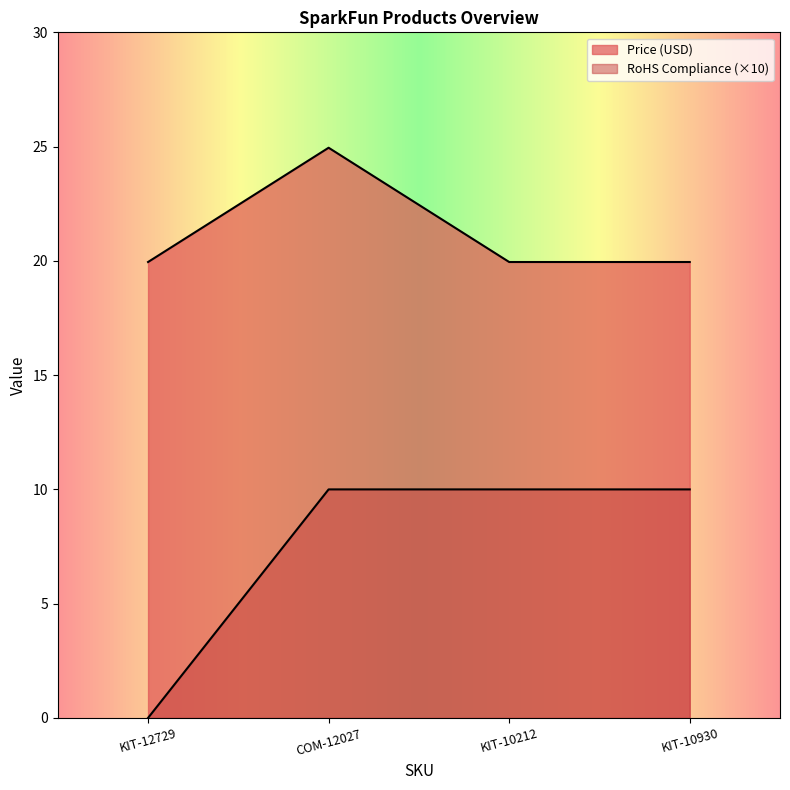

What is the value of the Price (USD) point at the 4th from the left?

19.9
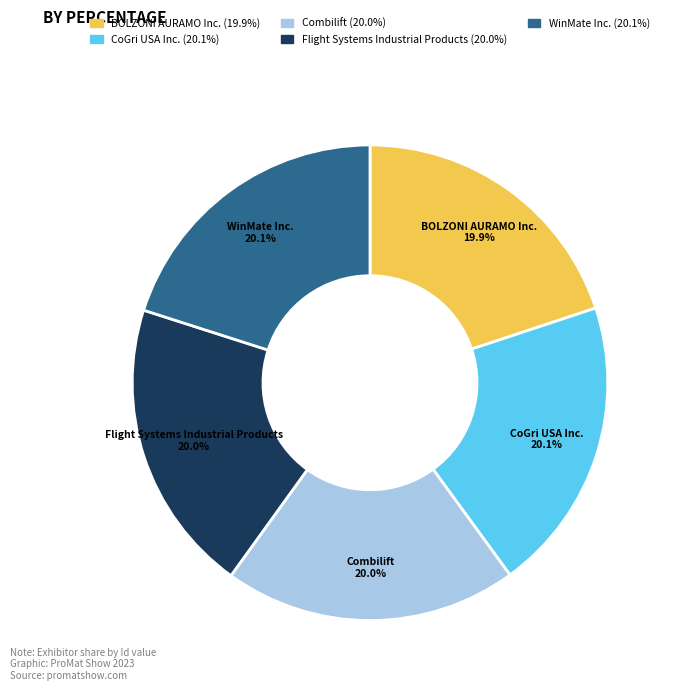

Does any single category account for the majority?

No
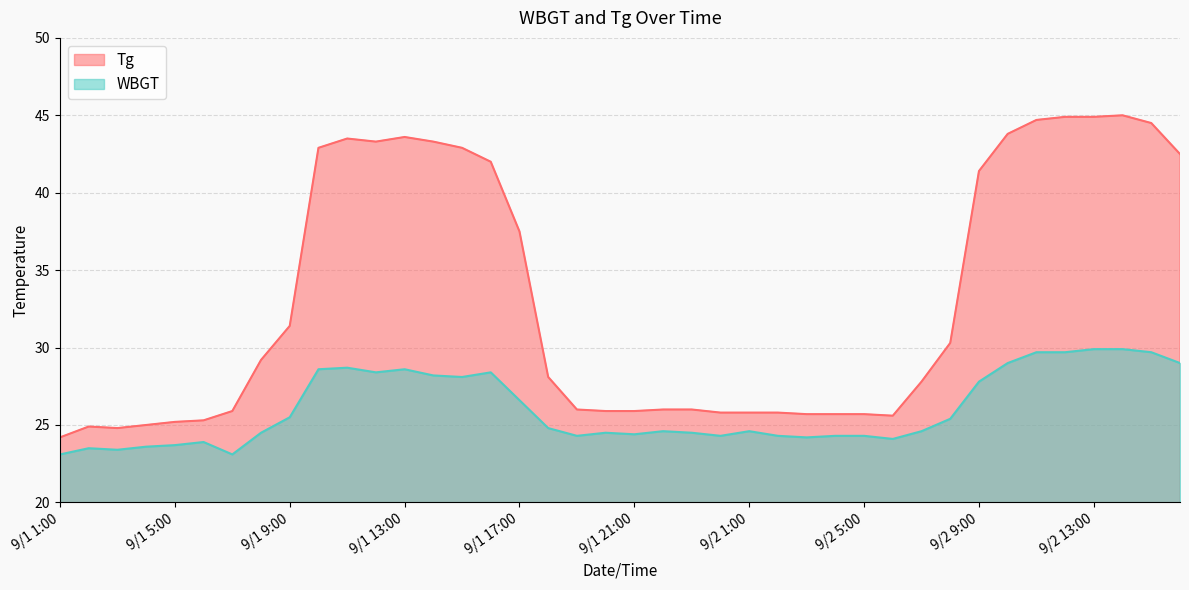

At which category does Tg reach its first local valley?

9/1 3:00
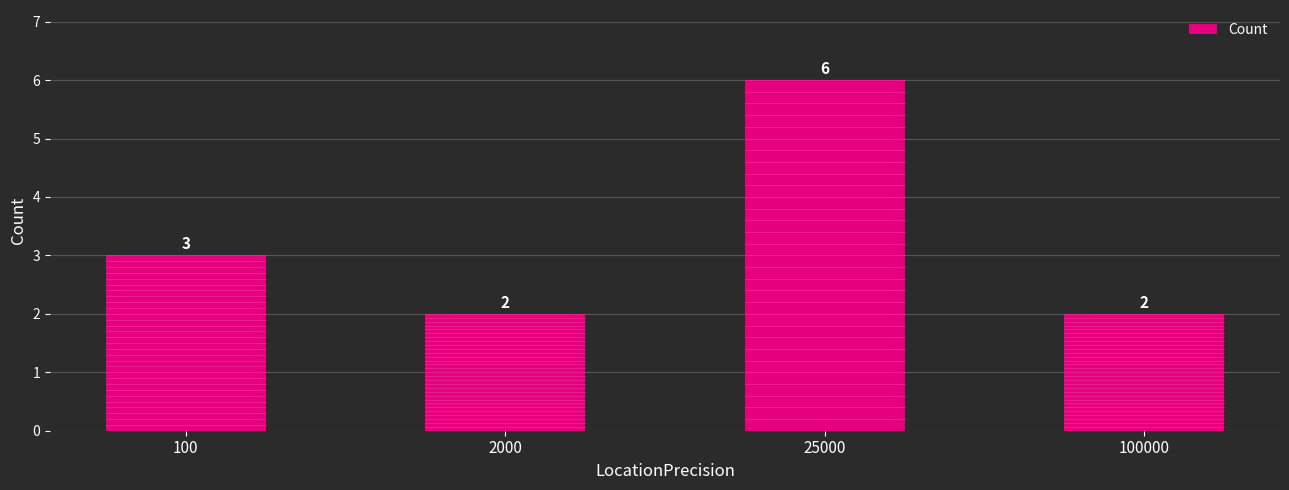

The chart shows a value of 2 at 100000. True or false?

True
────
YOUR ASSIGNMENT - Convert the material, starting at the line containing "The chart shows" and ending at its final line, into a JSON list of strings with one string per line and blank lines omitted.

ANSWER TO THE EXERCISE -
[
  "The chart shows a value of 2 at 100000. True or false?",
  "True"
]